Taxation on Mutual Funds:

All mutual fund dividends received will be taxable as per your tax slab. At the same time, if your dividend income is more than Rs.5,000 in a financial year, then there will be a TDS @ 10%. Different mutual fund investments and holding periods have different rates of capital gains taxes.

  • Taxation of equity funds: It is possible to make short-term financial gains by selling a portion of your mutual fund holdings within one year of their acquisition date. The 15% tax rate on these profits applies to everyone. After a year of owning your equity fund units, you are entitled to long-term capital gains. Tax exemption is granted on long-term capital gains (LTCG) of up to Rs 1 lakh each year. Any LTCG beyond Rs 1 lakh per year is taxed at a fixed rate of 10%, with no indexation advantage.

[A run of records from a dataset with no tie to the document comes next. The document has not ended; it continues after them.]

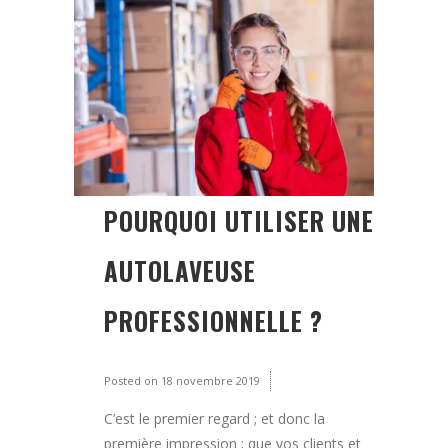
POURQUOI UTILISER UNE
AUTOLAVEUSE
PROFESSIONNELLE ?
Posted on
18 novembre 2019
C’est le premier regard ; et donc la
première impression ; que vos clients et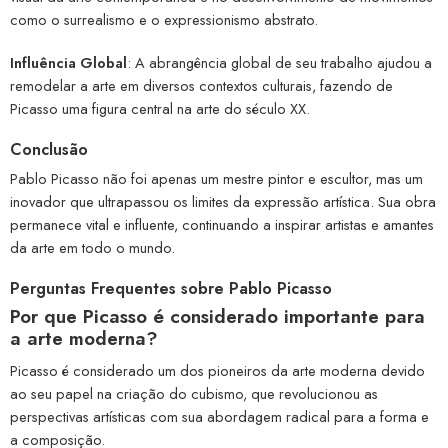
como o surrealismo e o expressionismo abstrato.
Influência Global
: A abrangência global de seu trabalho ajudou a
remodelar a arte em diversos contextos culturais, fazendo de
Picasso uma figura central na arte do século XX.
Conclusão
Pablo Picasso não foi apenas um mestre pintor e escultor, mas um
inovador que ultrapassou os limites da expressão artística. Sua obra
permanece vital e influente, continuando a inspirar artistas e amantes
da arte em todo o mundo.
Perguntas Frequentes sobre Pablo Picasso
Por que Picasso é considerado importante para
a arte moderna?
Picasso é considerado um dos pioneiros da arte moderna devido
ao seu papel na criação do cubismo, que revolucionou as
perspectivas artísticas com sua abordagem radical para a forma e
a composição.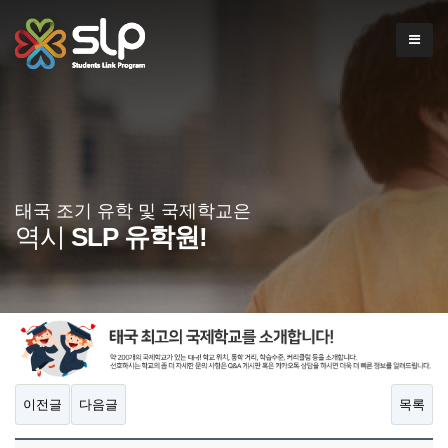
태국 조기 유학 및 국제학교은
역시
SLP 유학원!
이전글
다음글
목록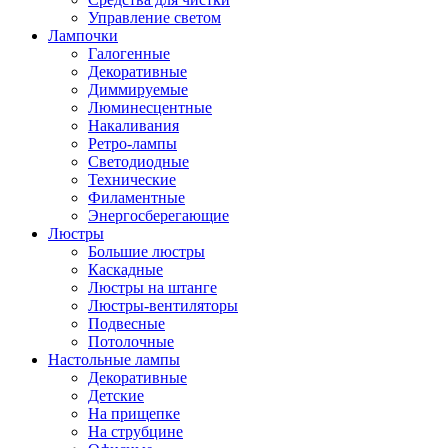
Управление светом
Лампочки
Галогенные
Декоративные
Диммируемые
Люминесцентные
Накаливания
Ретро-лампы
Светодиодные
Технические
Филаментные
Энергосберегающие
Люстры
Большие люстры
Каскадные
Люстры на штанге
Люстры-вентиляторы
Подвесные
Потолочные
Настольные лампы
Декоративные
Детские
На прищепке
На струбцине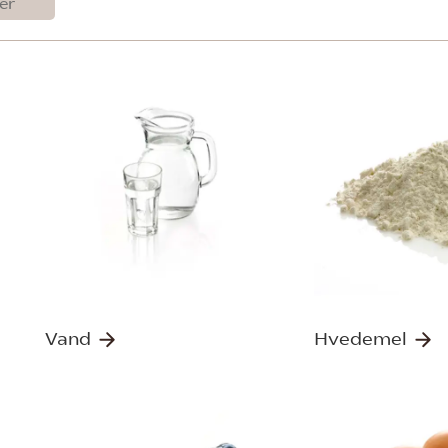
Vand
Hvedemel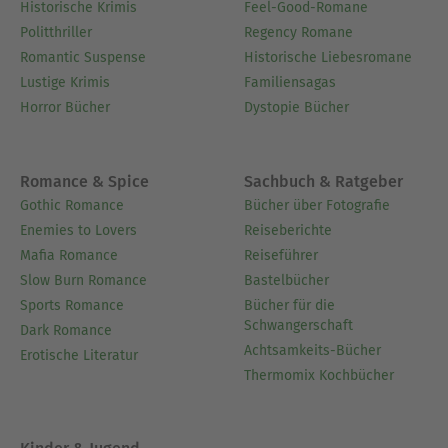
Historische Krimis
Feel-Good-Romane
Politthriller
Regency Romane
Romantic Suspense
Historische Liebesromane
Lustige Krimis
Familiensagas
Horror Bücher
Dystopie Bücher
Romance & Spice
Sachbuch & Ratgeber
Gothic Romance
Bücher über Fotografie
Enemies to Lovers
Reiseberichte
Mafia Romance
Reiseführer
Slow Burn Romance
Bastelbücher
Sports Romance
Bücher für die
Schwangerschaft
Dark Romance
Achtsamkeits-Bücher
Erotische Literatur
Thermomix Kochbücher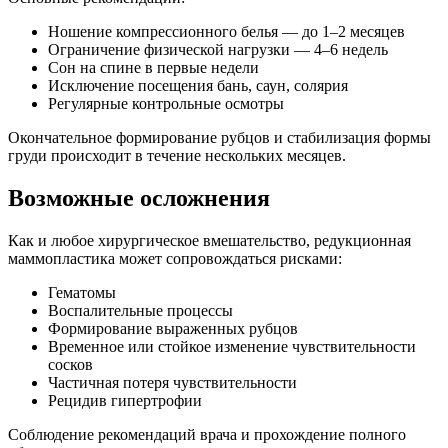
Ношение компрессионного белья — до 1–2 месяцев
Ограничение физической нагрузки — 4–6 недель
Сон на спине в первые недели
Исключение посещения бань, саун, солярия
Регулярные контрольные осмотры
Окончательное формирование рубцов и стабилизация формы
груди происходит в течение нескольких месяцев.
Возможные осложнения
Как и любое хирургическое вмешательство, редукционная
маммопластика может сопровождаться рисками:
Гематомы
Воспалительные процессы
Формирование выраженных рубцов
Временное или стойкое изменение чувствительности
сосков
Частичная потеря чувствительности
Рецидив гипертрофии
Соблюдение рекомендаций врача и прохождение полного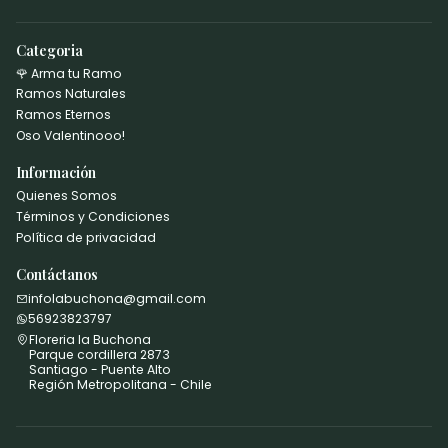
Categoria
🌹 Arma tu Ramo
Ramos Naturales
Ramos Eternos
Oso Valentinooo!
Información
Quienes Somos
Términos y Condiciones
Política de privacidad
Contáctanos
infolabuchona@gmail.com
56923823797
Floreria la Buchona
Parque cordillera 2873
Santiago - Puente Alto
Región Metropolitana - Chile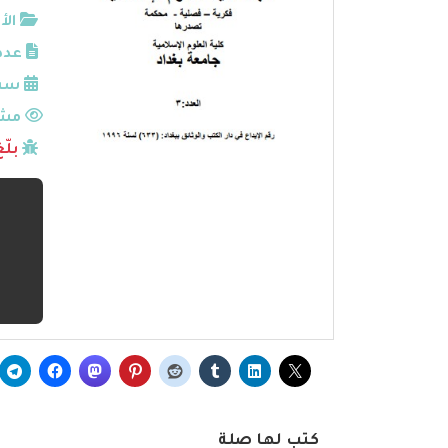
الأ
عدد
سنة
مشا
بلّ
كتب لها صلة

  • Taxation of debt funds: Short-term capital gains are those realised on the sale of debt fund units after a three-year holding period. Taxes are levied on these gains based on your income tax bracket. After a three-year holding period, you may sell your debt fund units and realise long-term capital gains. Taxes are imposed at a fixed rate of 20% after adjusting for inflation.
  • Taxation of balanced funds: A balanced fund’s equity exposure determines how much of a gain is taxed when sold. To be taxed as an equity fund, a balanced fund’s equity allocation must be more than 65%. Unless otherwise stated, the rules for debt fund taxes apply.